## What is expected
Among the entries below, extract exactly the lines that run from the one with "29: (372, 168)" through the one with "39: (419, 85)", both ends included.

## Material for this exercise
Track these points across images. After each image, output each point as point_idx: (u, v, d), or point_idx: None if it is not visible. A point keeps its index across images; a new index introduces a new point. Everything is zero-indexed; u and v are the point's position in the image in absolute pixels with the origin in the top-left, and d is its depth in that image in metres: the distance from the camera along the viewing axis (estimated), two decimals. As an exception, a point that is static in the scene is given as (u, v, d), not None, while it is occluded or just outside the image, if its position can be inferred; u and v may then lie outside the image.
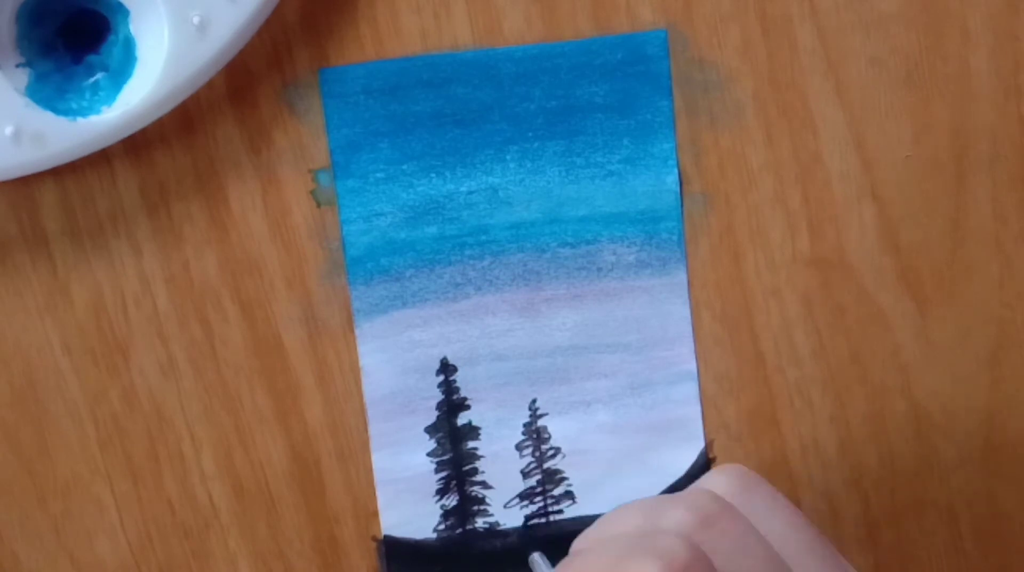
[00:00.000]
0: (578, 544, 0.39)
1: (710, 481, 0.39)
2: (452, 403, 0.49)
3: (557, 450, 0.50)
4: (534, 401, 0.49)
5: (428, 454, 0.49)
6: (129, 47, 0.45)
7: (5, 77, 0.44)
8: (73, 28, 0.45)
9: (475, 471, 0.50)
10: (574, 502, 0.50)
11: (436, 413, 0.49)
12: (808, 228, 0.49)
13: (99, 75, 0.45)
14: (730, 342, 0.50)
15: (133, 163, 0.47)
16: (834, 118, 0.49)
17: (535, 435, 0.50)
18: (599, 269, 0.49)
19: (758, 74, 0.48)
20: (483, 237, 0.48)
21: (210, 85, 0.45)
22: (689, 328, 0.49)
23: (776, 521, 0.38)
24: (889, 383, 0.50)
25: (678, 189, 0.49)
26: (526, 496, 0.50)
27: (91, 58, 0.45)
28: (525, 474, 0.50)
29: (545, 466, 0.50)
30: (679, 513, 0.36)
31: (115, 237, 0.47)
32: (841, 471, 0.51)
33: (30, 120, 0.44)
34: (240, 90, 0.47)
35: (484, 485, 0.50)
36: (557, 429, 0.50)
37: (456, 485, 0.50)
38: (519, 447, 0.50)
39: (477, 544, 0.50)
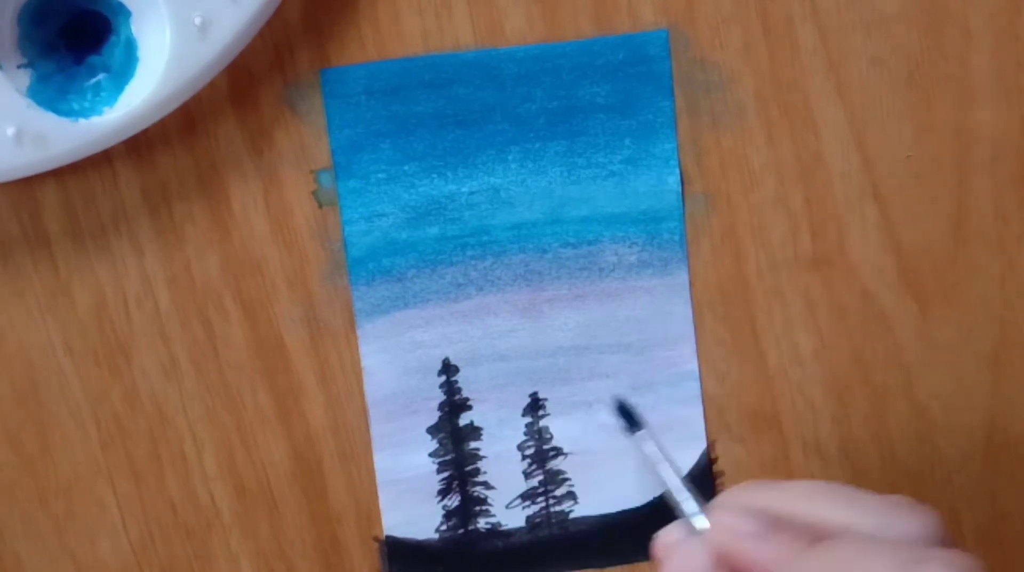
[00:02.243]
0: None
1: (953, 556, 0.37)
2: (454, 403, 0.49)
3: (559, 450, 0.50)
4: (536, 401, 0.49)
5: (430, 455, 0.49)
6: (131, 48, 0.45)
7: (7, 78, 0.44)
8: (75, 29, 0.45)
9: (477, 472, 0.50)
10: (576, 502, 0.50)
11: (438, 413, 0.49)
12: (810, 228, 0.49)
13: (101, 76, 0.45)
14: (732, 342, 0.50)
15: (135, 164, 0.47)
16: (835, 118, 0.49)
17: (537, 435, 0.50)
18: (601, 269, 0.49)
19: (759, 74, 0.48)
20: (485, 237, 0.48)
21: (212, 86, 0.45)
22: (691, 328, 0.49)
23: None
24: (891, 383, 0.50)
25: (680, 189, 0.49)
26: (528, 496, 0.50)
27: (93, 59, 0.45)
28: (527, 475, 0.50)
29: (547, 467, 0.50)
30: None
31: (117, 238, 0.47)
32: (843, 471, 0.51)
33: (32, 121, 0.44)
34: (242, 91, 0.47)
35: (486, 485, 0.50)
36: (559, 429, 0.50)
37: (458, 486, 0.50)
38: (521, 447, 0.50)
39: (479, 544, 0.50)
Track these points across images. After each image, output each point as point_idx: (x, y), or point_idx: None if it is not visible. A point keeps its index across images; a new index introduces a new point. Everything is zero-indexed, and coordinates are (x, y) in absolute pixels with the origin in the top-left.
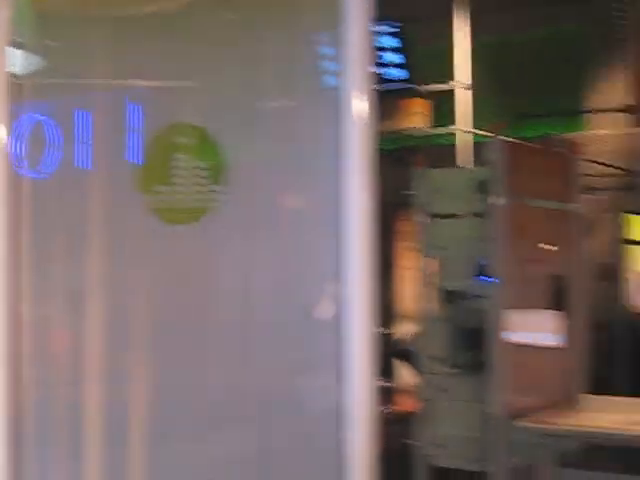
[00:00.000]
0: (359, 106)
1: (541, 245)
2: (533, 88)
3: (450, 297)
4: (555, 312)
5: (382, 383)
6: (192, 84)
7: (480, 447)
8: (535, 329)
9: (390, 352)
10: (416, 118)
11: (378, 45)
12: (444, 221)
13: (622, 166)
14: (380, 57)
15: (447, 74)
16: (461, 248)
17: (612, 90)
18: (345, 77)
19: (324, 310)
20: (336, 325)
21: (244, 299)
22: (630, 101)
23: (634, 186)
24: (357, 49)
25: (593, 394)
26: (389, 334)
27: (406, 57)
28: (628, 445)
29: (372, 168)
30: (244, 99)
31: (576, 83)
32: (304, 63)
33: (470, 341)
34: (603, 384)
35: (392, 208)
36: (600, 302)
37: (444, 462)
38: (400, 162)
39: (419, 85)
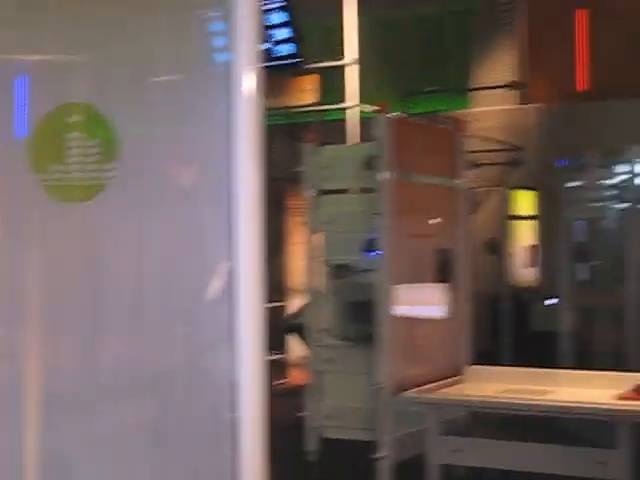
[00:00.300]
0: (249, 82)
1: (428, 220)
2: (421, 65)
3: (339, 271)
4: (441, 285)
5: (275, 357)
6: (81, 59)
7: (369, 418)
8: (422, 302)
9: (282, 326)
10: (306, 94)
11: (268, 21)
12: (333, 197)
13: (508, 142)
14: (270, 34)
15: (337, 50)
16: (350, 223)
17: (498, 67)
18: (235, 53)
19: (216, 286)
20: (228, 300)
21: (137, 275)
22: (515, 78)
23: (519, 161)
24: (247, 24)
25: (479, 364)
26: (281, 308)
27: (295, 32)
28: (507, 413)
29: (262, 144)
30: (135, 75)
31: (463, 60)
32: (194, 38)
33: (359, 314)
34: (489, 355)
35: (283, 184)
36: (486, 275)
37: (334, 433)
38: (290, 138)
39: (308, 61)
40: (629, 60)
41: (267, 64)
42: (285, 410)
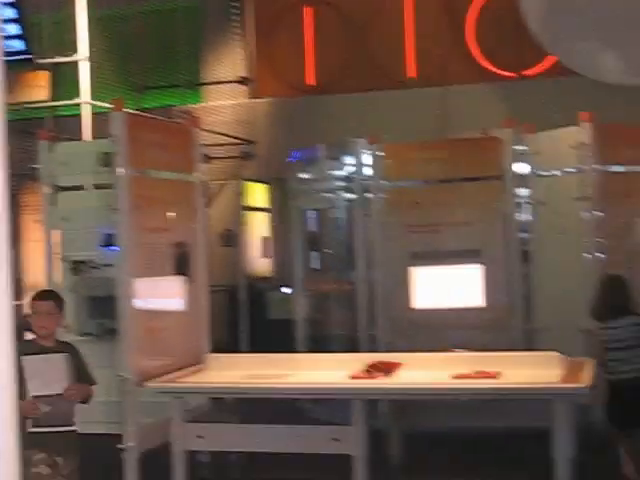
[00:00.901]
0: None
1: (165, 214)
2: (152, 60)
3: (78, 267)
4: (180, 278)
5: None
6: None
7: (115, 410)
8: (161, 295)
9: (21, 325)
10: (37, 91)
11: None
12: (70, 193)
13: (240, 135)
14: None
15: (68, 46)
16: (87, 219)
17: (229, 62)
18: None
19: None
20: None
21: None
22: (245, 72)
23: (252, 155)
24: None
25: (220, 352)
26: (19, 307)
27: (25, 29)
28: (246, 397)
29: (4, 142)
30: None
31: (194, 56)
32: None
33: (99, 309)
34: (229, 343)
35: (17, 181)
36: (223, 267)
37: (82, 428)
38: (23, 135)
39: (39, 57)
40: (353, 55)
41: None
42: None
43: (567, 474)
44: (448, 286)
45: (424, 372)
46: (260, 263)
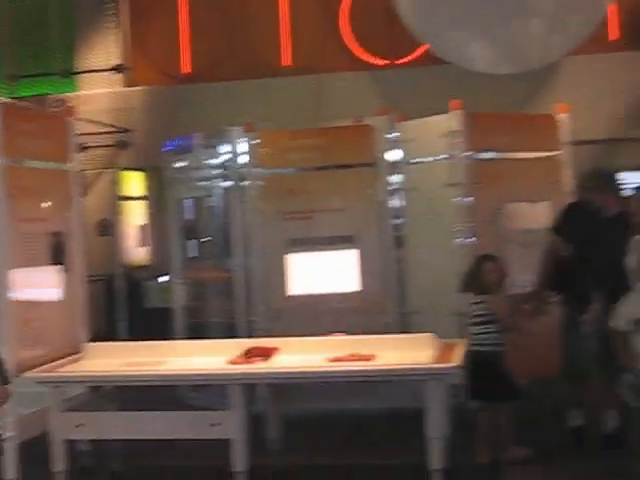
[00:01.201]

## Exercise answer
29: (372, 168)
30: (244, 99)
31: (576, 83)
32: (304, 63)
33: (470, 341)
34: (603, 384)
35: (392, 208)
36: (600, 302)
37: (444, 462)
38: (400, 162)
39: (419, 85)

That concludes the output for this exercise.